Exercise brief: Reproduce the lines below exactly, starting with the line that contains "Из той же серии" and ending with the line that contains "115280, Россия, Москва, ул.", including both of those lines.
[[ Data excerpts open ]]
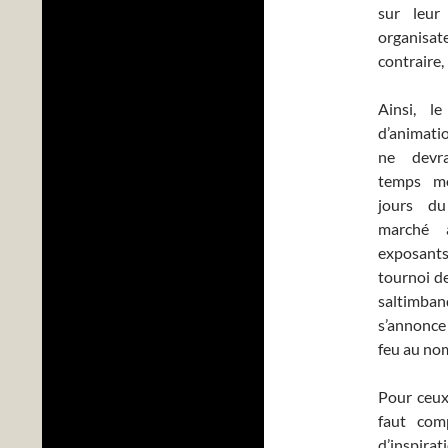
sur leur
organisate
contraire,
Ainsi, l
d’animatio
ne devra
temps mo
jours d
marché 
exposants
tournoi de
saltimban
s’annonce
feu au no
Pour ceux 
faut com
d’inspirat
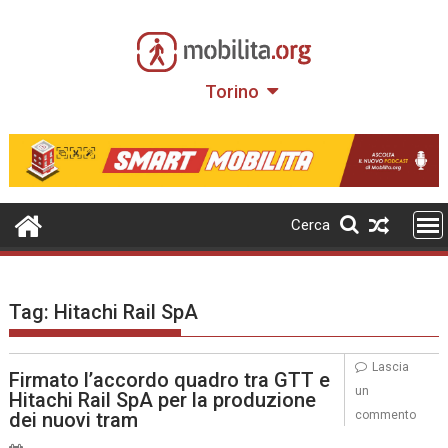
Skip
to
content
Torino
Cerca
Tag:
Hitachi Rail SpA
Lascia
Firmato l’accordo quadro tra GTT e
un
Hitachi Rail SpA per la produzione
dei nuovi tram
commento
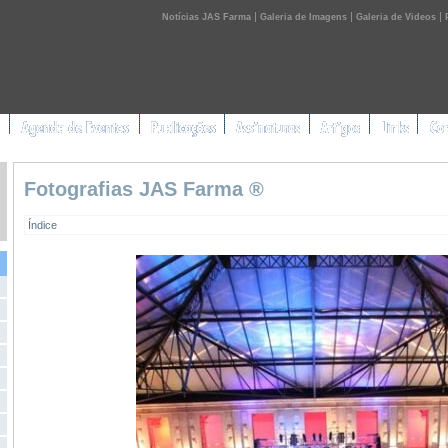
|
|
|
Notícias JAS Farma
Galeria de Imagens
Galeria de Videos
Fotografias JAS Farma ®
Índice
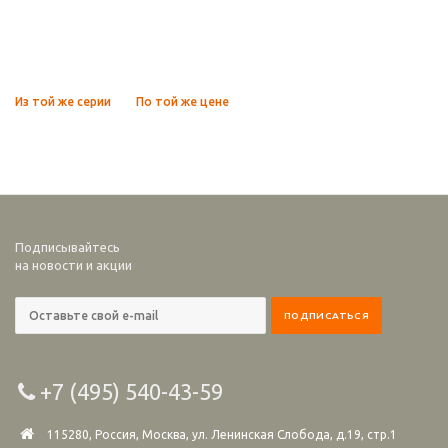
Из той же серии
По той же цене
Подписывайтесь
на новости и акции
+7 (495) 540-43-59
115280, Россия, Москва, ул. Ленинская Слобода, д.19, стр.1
[[ Data excerpts closed ]]
[[ Data excerpts open ]]
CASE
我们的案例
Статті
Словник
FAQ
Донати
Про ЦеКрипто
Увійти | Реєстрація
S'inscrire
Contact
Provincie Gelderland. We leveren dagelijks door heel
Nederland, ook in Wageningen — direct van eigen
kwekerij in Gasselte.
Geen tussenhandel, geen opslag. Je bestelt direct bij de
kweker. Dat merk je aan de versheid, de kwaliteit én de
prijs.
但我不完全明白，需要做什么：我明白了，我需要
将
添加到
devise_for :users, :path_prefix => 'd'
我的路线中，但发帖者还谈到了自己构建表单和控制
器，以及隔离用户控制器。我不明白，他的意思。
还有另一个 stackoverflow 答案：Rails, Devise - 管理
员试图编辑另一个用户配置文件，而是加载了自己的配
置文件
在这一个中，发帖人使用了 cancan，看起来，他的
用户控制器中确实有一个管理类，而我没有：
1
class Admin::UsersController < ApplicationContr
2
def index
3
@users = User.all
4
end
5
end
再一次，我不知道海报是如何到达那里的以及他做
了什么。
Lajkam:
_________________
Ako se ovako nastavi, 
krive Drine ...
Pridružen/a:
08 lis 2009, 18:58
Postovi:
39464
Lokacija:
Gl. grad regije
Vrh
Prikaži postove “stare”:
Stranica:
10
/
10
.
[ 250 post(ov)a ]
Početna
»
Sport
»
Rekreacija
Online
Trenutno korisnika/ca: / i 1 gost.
[[ Data excerpts closed ]]
Your solution:
Из той же серии
По той же цене
Подписывайтесь
на новости и акции
+7 (495) 540-43-59
115280, Россия, Москва, ул. Ленинская Слобода, д.19, стр.1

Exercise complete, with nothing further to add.